YOUR ASSIGNMENT:
Begin at the line containing "(250, 134) none" in the data below and go on through the line containing "[269,781,451,799] http://wiprodigital.com ->", repeating each line exactly; include both ends and no other line.

PROVIDED MATERIAL:
┏━━

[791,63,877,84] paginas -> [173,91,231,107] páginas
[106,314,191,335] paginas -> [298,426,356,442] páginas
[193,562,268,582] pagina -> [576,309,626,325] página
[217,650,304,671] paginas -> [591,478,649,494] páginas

┗━━
┏━━

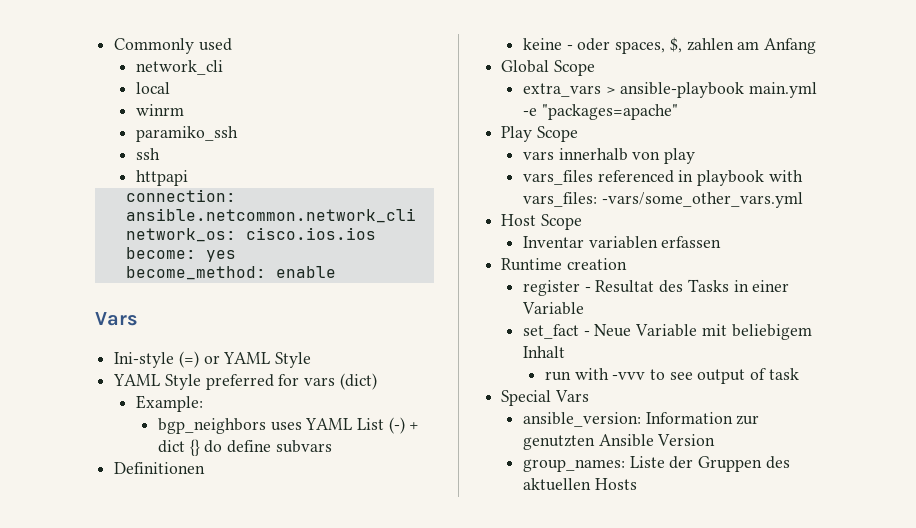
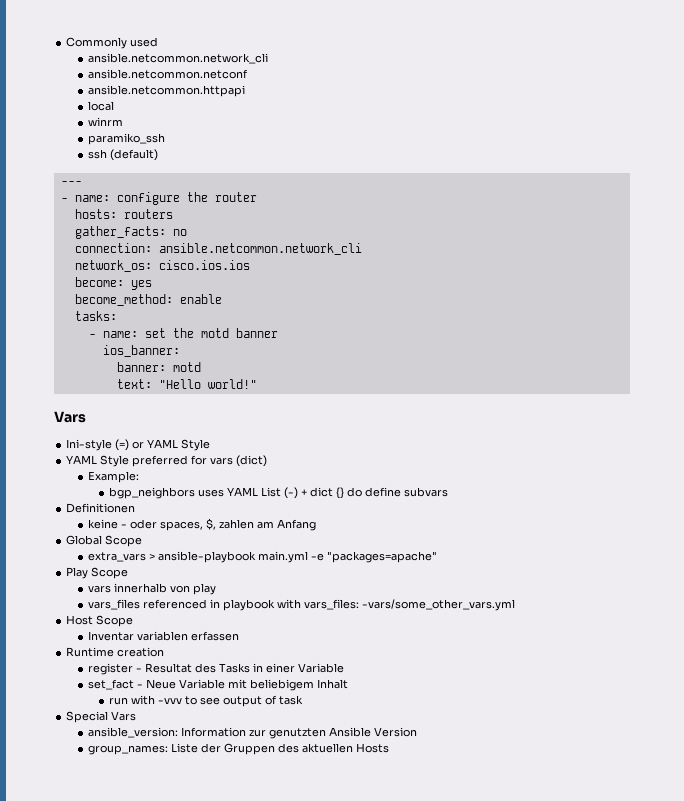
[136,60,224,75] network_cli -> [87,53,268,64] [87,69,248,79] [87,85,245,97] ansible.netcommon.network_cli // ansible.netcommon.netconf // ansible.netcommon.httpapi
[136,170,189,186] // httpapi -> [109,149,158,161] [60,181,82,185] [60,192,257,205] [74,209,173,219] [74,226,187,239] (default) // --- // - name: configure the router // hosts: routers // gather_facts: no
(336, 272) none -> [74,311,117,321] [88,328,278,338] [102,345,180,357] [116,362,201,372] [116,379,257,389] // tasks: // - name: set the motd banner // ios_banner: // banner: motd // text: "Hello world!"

┗━━
┏━━

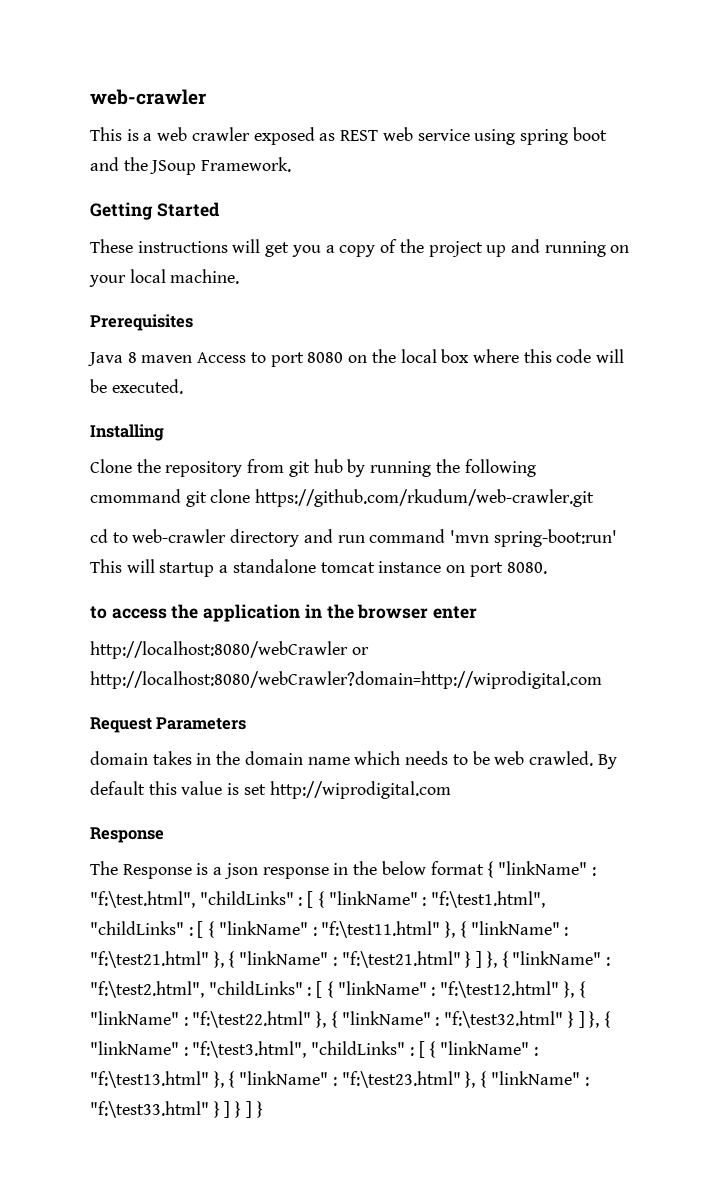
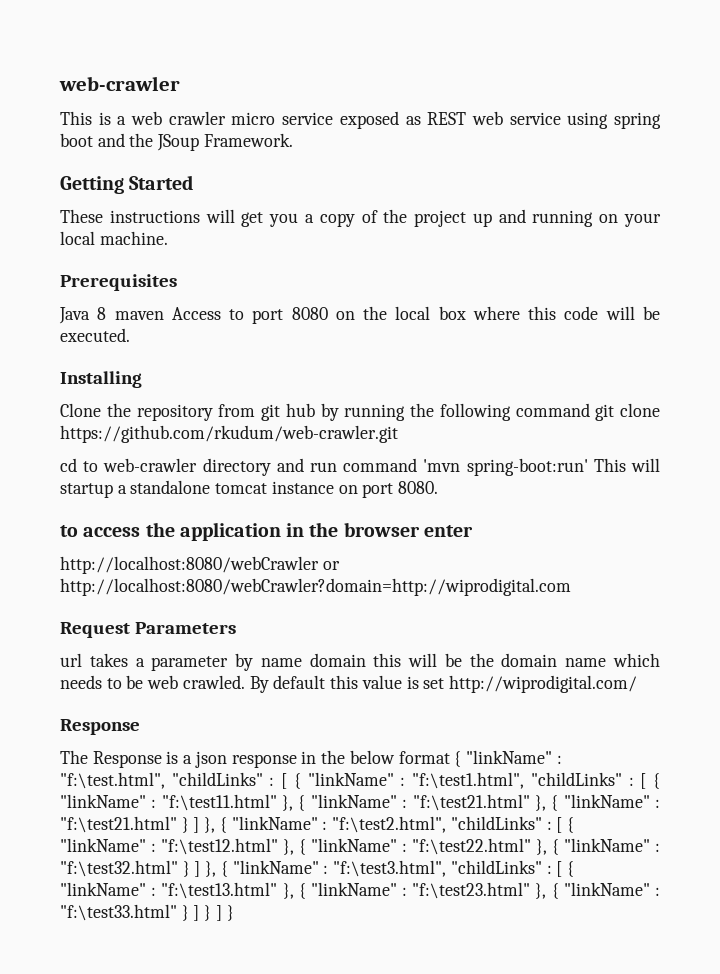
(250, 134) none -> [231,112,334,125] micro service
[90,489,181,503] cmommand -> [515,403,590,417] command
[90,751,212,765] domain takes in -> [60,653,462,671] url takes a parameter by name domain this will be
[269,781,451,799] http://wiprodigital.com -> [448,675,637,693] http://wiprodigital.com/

┗━━

TASK OUTPUT:
(250, 134) none -> [231,112,334,125] micro service
[90,489,181,503] cmommand -> [515,403,590,417] command
[90,751,212,765] domain takes in -> [60,653,462,671] url takes a parameter by name domain this will be
[269,781,451,799] http://wiprodigital.com -> [448,675,637,693] http://wiprodigital.com/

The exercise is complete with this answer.